= Book Cliff mines =

Coal mines in Colorado, United States

The Book Cliff Mines were coal mines located near Grand Junction, Colorado, United States. They closed in 1925.

==History and description==

By the time Grand Junction was three years old, it had become apparent to its citizens that they needed a good coal supply if the town were to grow and prosper. Early in 1884 an experienced coal miner named George Peyton Smith set out to locate a mine that would adequately supply the city's needs. In a remote and unexplored canyon of the Book Cliffs twelve miles from town he found a huge body of coal. Smith and several other men developed the discovery into what became known as the Book Cliff Mine. Three years later (1887) another coal mine was opened a half a mile north of the Book Cliff coal mine; it was called the Grand Valley Mine. Both mines were purchased by William Thomas Carpenter in the summer of 1888, and under his Grand Valley Fuel Company they were improved and further developed. He built the Little Book Cliff Railway to serve the mines. A small community of miners took root nearby. The U.S. post office established a branch there during June 1890, officially dubbing the settlement Carpenter, Colorado.

One of Carpenter's first improvements was the installation of a gravity powered tramway (known as a funicular) at each of the mines. Cars traveled the 1000 ft incline between the mine adit and coal tipple on three rail tracks (except at the passing point, where four rails were used). The mechanics of the trams were simple; one end of a wire rope was attached to the car at the mine and the other end to the car at the tipple. Between the two cars the rope was wound around a drum and brake mechanism located above the mine adit. The weight of the loaded car traveling down was thus used to return an empty car from the tipple to the mine.

When Isaac Chauncy Wyman acquired the Book Cliff company in 1897, he installed his nephew William Stanley Phillips as manager. Phillips proved to be as concerned and capable a lieutenant as Wyman could have hoped for.

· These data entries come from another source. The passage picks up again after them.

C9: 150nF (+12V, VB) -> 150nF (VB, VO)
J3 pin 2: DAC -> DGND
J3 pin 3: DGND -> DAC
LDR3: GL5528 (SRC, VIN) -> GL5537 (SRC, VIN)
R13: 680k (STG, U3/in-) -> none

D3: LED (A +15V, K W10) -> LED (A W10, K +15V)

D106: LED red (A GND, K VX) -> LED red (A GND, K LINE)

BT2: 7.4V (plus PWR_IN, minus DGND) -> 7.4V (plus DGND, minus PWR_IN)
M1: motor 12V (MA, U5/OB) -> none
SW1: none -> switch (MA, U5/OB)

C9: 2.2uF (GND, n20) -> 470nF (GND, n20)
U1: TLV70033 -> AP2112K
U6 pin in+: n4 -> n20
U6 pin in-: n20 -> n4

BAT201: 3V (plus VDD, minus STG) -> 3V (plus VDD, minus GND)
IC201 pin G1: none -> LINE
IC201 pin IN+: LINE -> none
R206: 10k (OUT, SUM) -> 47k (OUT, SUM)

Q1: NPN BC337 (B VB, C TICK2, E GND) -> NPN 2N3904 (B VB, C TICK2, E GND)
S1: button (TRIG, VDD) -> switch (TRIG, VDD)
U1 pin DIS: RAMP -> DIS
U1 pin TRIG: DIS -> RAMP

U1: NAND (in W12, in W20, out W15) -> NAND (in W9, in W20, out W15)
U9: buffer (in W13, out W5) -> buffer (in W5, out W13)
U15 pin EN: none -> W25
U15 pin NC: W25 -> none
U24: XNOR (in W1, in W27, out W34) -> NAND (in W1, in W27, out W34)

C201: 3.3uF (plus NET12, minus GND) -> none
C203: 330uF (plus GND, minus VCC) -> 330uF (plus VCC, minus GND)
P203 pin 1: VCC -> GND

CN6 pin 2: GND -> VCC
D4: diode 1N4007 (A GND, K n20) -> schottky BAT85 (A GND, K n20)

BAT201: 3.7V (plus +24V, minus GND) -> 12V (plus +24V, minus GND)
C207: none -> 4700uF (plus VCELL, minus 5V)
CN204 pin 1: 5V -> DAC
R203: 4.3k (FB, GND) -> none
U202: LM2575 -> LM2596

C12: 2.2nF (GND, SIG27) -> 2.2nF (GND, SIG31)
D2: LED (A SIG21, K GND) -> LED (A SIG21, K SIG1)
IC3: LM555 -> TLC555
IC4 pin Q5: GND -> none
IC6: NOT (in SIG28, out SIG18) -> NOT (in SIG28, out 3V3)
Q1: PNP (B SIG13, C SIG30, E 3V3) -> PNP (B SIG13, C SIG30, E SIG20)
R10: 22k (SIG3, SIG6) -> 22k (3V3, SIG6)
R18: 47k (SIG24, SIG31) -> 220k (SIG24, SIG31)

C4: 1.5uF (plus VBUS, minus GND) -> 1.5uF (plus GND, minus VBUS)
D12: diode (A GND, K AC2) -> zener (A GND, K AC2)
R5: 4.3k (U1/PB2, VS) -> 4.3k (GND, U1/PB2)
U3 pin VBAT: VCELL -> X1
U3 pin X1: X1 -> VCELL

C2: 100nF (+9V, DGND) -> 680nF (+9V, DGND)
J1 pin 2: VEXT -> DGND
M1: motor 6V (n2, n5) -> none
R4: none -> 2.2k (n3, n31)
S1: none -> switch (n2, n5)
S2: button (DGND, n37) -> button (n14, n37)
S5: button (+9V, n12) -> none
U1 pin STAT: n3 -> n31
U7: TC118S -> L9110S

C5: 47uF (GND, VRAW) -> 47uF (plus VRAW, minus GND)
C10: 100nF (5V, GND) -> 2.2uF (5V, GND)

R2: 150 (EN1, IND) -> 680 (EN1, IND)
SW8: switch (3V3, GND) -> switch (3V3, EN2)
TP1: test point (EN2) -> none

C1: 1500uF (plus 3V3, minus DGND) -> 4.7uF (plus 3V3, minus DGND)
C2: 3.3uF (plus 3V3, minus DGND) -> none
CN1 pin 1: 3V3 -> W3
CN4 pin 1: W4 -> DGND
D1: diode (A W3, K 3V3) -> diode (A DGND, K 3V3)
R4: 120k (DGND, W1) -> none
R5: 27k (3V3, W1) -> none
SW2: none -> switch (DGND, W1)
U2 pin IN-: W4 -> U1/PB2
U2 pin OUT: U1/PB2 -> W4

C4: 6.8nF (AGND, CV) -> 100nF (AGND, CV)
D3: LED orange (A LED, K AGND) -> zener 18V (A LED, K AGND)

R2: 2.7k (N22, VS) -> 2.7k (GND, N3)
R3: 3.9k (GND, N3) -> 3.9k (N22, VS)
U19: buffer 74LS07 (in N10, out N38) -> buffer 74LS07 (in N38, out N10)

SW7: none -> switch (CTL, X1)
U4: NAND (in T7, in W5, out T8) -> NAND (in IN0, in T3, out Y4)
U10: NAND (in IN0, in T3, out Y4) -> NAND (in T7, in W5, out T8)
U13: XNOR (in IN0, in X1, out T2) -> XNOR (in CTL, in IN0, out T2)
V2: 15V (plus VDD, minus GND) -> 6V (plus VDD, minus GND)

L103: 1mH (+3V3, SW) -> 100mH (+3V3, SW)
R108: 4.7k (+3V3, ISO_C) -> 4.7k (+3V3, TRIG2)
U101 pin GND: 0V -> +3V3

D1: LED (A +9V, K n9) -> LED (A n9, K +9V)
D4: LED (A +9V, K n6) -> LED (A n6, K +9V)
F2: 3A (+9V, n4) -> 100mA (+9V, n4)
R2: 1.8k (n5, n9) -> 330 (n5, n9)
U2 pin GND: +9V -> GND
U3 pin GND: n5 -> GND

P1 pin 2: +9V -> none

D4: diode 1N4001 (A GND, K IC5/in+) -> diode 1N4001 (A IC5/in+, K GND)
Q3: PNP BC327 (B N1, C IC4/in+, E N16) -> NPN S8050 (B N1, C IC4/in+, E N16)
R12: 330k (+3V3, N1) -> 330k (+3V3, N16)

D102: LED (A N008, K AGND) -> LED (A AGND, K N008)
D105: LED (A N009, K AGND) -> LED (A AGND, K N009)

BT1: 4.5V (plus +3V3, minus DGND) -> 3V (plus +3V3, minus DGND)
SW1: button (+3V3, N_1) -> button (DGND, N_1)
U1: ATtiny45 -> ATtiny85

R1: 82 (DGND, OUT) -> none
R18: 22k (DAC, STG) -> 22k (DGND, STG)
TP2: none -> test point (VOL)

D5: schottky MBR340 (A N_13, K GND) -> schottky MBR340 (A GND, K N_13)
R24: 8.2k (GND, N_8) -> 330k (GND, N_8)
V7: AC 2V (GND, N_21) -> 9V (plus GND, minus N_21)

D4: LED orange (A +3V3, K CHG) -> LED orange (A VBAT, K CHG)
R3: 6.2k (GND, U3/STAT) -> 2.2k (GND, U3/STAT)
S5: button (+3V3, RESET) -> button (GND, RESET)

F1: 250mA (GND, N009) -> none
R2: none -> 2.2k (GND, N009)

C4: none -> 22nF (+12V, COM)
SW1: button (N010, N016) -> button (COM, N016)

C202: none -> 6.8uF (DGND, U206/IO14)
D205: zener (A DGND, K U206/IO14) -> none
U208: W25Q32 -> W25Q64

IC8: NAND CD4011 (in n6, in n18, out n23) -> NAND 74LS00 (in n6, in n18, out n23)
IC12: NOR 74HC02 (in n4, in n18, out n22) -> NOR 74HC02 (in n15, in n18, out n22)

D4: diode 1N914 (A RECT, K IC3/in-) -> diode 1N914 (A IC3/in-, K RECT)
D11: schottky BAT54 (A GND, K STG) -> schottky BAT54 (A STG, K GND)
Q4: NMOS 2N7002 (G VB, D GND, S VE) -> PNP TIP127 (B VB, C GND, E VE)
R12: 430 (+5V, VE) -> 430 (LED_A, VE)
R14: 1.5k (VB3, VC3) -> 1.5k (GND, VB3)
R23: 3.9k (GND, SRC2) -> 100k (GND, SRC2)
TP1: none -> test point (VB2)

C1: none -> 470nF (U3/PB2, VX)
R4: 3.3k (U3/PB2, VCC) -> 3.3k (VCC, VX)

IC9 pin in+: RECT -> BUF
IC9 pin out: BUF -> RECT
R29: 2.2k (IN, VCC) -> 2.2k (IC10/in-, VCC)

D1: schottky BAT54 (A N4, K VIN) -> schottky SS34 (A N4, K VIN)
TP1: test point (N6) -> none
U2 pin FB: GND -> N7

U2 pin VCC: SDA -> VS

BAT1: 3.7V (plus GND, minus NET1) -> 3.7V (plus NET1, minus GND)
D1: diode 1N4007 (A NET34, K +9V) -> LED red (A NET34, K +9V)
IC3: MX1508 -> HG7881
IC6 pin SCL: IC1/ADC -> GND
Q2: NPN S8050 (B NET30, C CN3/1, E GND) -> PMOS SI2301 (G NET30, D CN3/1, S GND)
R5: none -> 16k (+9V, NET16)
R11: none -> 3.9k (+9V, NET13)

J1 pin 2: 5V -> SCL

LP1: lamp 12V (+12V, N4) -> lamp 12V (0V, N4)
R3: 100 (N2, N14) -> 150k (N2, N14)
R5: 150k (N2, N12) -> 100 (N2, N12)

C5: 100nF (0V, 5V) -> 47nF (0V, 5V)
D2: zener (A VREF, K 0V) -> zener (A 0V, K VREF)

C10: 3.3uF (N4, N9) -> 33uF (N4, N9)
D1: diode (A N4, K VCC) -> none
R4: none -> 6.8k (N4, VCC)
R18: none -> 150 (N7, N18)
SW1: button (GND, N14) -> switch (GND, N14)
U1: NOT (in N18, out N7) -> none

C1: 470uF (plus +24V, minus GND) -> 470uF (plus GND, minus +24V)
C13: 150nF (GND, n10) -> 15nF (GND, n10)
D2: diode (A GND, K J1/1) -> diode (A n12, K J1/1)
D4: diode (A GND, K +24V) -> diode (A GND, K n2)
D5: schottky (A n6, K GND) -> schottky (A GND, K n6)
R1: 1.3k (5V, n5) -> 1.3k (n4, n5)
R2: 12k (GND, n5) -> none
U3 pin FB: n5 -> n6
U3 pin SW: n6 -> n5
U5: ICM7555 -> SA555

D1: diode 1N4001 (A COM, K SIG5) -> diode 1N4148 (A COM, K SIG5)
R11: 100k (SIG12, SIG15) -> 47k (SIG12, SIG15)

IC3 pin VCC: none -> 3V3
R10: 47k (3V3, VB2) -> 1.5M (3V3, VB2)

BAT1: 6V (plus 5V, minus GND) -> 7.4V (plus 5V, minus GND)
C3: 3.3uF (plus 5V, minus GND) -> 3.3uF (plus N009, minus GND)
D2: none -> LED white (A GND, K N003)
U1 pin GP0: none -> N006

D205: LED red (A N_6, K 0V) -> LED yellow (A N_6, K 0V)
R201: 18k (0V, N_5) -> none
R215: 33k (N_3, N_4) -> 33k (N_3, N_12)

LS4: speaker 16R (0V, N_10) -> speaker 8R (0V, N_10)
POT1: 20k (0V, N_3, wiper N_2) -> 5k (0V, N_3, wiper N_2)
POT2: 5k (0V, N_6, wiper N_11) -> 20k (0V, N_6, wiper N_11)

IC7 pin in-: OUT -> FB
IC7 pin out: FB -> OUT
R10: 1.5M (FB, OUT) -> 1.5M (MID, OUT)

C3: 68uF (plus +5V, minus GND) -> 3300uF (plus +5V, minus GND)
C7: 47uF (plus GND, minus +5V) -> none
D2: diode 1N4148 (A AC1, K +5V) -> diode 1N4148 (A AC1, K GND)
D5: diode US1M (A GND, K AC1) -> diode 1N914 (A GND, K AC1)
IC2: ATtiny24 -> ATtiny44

Following the turn of the century the mines developed serious problems. The Grand Valley Mine was running out of coal and in the Book Cliff Mine the slope of the vein had become so steep that it was rapidly becoming impractical to work the mine. Phillips began a new mine, south of the Book Cliff Mine in Coal Mesa, which he hoped would produce a mine with unlimited potential. The prospect mine failed and the only choice he had was to tunnel through 700 ft of sandstone (beneath the original Book Cliff Mine) into the vein at a lower, workable level. This was finally accomplished in 1905 and is today the mine that has "Carpenter" cut into the stone over the adit. Production resumed and all went well until 1910 when Isaac Wyman died, in his will he left the railroad and the mining properties to Princeton University. The university kept Phillips to manage the properties until his death in late 1915. Princeton University then managed the mine in absence but the life had gone out of the company and it began deteriorating slowly.

Early in July 1923 a coal seam fire started within the mine. Princeton was forced to close the mine and spend large sums of money in unsuccessful attempts to extinguish the fire. The firefight was still going on into January 1924 when the mine was reopened though this didn’t last long and the mine was resealed on June 23, 1924. In January 1925 as the university was waiting for the fire to dissipate, Book Cliff Coal Company president John Fry died. With his death the university had finally given up, the mine properties and railroad was sold to the Monument Investment Company of Grand Junction for $8,000, the investment company only wanted it for the undeveloped railroad properties in the heart of downtown Grand Junction. Everything related to the railroad and mine was sold off, scrapped, or just given away.

Three Grand Junction teenagers suffocated to death while exploring the Book Cliff Mine on August 13, 1989. Following the incident the mine adit was permanently sealed.